O impacto orçamental imediato nas contas do Estado é de cerca de 610 milhões de euros. Segundo números da Comissão Europeia, os cortes salariais permitiam uma poupança avaliada em 700 milhões de euros em termos líquidos. A não obrigação de devolução dos cortes reduz a poupança para cerca de 290 milhões e abre um buraco de 410 milhões de euros. A este juntam-se os 100 milhões de euros que estavam previstos com as taxas sobre os subsídios e outros 100 milhões de euros com as pensões de sobrevivência.
Desde sexta-feira, o Governo está a analisar a decisão do Tribunal Constitucional para ver que portas ficam abertas depois do chumbo. Passos Coelho diz que o Governo não se vai precipitar, mas os calendários não deixam muita margem. Até meio de junho é preciso informar o Fundo Monetário Internacional para fechar a última avaliação ao programa. E quanto mais o Executivo demorar, menos tempo de aplicação terão as medidas alternativas que forem escolhidas e que ainda terão de passar no Parlamento. A subida de impostos é admitida pelo primeiro-ministro e parece ser bem aceite pelo Constitucional que vê nas soluções de caráter tributário “melhores garantias de fugir, à partida, a uma censura decorrente da aplicação do princípio da igualdade”, diz o acórdão. O aumento do IVA é visto como a hipótese mais provável. De acordo com os cálculos que o Governo fez para o Documento de Estratégia Orçamental, uma subida de 0,25 pontos na taxa normal corresponde a uma receita de 150 milhões de euros. Ou seja, um ponto (passagem de 23% para 24%) representa uma receita de 600 milhões de euros. Porém, a nova taxa não será aplicada durante um ano completo e, por isso, para conseguir a mesma receita é preciso aumentar mais a taxa.
Além disso, o Governo pode ainda reformular a medida dos cortes salariais. Desde o início que a ideia do Executivo era repor os cortes de Sócrates em caso de chumbo constitucional – reduções entre 3,5% e 10% para remunerações acima de 1.500 euros. Em 2013, a medida valeu uma poupança de 500 milhões de euros, mas a saída de funcionários públicos num ano retira eficácia à medida e, uma vez mais, o facto de ter aplicação por poucos meses torna-a menos rentável, tendo em conta os objetivos.

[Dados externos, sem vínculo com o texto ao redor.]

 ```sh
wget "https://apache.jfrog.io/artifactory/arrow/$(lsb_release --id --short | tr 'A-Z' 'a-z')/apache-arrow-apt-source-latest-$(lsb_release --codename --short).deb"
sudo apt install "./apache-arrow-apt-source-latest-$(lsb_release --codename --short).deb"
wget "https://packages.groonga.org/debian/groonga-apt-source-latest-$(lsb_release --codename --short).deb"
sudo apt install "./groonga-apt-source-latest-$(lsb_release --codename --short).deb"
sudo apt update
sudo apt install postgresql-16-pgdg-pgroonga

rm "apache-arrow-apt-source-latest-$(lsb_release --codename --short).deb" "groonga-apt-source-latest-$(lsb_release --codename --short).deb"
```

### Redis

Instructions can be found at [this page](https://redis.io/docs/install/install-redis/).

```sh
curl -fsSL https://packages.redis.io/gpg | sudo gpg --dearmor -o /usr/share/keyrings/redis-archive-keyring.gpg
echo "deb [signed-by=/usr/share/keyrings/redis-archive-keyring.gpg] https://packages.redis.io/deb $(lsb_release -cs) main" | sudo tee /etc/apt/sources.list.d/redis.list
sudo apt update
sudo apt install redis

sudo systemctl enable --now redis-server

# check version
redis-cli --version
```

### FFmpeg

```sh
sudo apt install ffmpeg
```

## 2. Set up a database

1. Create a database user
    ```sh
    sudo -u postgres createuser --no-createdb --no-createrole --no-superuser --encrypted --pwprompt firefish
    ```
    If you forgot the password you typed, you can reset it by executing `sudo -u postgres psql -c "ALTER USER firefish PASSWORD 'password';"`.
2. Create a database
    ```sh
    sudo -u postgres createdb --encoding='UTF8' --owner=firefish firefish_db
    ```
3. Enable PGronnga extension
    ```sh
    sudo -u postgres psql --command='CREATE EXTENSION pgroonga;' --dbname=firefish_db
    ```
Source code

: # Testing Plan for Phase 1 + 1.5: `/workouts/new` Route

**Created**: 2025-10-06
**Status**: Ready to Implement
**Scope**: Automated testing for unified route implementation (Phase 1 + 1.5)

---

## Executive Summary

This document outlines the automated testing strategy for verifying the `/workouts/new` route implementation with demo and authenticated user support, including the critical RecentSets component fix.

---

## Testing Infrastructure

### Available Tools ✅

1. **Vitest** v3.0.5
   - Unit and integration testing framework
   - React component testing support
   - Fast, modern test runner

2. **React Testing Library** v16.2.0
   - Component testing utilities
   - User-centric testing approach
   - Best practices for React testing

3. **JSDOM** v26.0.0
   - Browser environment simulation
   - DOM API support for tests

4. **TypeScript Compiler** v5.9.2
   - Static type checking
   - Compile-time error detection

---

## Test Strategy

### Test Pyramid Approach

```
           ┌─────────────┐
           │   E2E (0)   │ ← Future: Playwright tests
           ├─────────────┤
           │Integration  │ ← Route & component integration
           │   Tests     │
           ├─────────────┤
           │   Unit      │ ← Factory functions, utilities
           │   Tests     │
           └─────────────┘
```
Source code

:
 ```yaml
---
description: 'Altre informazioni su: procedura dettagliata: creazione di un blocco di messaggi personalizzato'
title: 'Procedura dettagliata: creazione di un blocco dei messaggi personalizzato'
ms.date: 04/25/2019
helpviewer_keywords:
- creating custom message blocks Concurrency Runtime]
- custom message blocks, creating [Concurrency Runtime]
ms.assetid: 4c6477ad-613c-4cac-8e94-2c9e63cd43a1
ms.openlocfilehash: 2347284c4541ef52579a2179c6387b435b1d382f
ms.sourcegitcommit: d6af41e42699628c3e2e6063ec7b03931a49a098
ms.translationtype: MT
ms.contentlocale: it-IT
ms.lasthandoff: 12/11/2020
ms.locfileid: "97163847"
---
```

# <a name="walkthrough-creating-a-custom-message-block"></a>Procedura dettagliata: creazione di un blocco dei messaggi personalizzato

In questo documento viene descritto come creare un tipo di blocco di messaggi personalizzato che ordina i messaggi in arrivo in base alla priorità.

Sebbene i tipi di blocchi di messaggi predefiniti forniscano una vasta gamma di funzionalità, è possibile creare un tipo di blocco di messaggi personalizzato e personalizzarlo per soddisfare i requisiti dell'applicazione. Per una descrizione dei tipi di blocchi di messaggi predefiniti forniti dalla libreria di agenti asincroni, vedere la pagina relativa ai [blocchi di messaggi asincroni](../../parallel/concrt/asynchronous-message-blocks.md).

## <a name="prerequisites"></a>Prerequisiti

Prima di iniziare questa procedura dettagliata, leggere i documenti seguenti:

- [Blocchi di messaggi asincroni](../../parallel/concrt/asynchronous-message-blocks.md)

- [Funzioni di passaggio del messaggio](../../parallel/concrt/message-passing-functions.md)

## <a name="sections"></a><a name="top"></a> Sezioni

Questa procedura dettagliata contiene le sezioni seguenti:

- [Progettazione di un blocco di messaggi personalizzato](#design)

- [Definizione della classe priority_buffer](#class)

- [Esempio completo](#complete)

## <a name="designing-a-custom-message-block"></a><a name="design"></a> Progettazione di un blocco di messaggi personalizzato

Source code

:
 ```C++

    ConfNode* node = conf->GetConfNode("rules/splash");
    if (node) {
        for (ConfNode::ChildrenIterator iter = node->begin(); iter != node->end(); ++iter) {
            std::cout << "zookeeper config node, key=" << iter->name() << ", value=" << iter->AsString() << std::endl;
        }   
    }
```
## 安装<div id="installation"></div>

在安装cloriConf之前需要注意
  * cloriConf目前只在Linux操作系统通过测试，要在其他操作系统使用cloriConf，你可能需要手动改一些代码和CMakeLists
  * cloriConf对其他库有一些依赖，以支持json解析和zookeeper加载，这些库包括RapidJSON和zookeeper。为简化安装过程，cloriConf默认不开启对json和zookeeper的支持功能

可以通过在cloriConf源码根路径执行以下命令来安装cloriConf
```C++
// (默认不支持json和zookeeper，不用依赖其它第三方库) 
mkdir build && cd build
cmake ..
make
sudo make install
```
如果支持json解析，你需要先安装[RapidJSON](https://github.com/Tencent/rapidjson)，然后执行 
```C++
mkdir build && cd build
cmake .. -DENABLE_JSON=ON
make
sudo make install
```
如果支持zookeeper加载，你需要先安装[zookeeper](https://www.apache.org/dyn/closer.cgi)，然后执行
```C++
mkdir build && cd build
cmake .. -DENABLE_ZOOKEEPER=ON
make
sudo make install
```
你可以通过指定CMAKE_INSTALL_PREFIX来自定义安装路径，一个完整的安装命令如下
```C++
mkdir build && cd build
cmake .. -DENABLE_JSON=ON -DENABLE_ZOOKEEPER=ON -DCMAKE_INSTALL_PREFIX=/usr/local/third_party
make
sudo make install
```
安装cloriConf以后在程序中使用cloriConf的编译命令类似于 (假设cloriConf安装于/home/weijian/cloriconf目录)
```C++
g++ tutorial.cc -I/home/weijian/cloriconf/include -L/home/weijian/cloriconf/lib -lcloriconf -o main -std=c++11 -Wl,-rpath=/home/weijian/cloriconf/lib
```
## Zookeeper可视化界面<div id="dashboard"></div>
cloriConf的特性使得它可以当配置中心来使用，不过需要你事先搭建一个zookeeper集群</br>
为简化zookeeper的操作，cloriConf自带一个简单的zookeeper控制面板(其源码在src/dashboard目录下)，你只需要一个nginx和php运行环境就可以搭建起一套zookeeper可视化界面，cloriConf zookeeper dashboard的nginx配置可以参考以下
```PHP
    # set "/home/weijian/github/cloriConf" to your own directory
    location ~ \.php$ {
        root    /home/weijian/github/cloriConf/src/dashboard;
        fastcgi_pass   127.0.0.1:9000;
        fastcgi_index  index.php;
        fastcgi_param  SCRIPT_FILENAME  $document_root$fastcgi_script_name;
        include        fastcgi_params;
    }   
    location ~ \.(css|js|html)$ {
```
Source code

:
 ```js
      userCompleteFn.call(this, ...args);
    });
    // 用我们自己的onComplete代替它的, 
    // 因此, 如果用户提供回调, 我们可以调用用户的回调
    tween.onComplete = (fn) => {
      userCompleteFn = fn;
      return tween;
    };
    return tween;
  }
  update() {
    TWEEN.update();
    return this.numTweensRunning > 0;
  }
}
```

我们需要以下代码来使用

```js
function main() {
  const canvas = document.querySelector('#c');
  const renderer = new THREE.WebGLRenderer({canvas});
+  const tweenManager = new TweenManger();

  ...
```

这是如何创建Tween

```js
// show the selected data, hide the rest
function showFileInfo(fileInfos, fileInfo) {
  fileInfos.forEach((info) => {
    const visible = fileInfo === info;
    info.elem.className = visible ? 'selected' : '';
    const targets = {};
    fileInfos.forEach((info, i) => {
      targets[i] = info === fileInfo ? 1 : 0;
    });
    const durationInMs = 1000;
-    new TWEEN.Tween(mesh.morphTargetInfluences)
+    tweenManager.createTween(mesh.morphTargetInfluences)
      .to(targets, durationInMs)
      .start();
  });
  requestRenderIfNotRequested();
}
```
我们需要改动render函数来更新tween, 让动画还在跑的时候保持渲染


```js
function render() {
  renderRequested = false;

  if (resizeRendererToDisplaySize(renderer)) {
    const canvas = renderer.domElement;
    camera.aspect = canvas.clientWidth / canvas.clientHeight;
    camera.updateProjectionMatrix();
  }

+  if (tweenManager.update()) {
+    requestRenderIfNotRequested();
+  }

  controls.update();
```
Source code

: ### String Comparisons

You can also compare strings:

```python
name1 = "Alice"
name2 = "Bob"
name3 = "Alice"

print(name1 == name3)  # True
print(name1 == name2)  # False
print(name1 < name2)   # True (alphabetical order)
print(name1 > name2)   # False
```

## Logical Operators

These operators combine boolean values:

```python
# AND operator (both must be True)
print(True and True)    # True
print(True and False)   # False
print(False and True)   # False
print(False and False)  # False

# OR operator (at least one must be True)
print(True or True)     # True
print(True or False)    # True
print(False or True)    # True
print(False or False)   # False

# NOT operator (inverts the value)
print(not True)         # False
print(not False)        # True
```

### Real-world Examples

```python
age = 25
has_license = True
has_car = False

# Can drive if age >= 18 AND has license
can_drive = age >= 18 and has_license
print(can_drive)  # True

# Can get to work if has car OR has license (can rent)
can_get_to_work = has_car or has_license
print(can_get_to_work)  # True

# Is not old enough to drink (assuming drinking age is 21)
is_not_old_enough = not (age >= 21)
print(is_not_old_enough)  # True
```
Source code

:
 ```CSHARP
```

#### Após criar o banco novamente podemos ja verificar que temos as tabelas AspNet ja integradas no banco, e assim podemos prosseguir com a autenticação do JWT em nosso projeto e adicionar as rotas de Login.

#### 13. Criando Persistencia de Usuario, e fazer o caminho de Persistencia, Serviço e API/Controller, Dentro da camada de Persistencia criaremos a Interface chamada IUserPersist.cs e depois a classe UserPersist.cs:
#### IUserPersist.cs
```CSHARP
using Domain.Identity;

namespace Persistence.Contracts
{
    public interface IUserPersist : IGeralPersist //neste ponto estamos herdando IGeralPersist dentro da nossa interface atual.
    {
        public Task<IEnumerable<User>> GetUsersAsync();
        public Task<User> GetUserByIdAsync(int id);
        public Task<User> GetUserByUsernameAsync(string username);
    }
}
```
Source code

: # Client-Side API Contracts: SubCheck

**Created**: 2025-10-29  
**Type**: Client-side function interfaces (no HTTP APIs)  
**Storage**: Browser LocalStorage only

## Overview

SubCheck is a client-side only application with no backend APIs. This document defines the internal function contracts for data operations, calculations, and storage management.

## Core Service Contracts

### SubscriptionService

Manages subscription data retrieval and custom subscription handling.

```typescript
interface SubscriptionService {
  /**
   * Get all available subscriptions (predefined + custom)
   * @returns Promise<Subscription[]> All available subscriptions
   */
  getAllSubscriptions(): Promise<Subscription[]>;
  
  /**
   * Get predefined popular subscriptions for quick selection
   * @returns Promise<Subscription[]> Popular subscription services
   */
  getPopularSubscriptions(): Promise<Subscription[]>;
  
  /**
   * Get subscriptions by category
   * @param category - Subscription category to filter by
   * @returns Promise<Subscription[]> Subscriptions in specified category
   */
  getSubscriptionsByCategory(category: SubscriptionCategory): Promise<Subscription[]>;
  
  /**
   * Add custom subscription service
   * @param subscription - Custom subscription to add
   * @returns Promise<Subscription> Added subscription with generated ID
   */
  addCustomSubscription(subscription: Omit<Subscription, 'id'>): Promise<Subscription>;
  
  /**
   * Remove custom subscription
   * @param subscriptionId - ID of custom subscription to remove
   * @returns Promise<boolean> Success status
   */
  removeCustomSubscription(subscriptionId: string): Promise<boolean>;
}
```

O Governo tem ainda uma almofada de 900 milhões de euros, mas que não pode ser esgotada, já que serve para imprevistos e o ano vai a meio, faltando ainda conhecer a decisão do Constitucional sobre o agravamento da Contribuição Extraordinária de Solidariedade (e que vale uma poupança de 300 milhões). A decisão do TC deixa ainda uma enorme incerteza sobre 2015. No DEO, o Governo comprometeu-se a devolver 20% do corte salarial. Mas o que o TC disse agora é que a totalidade dos salários tem de ser devolvida já.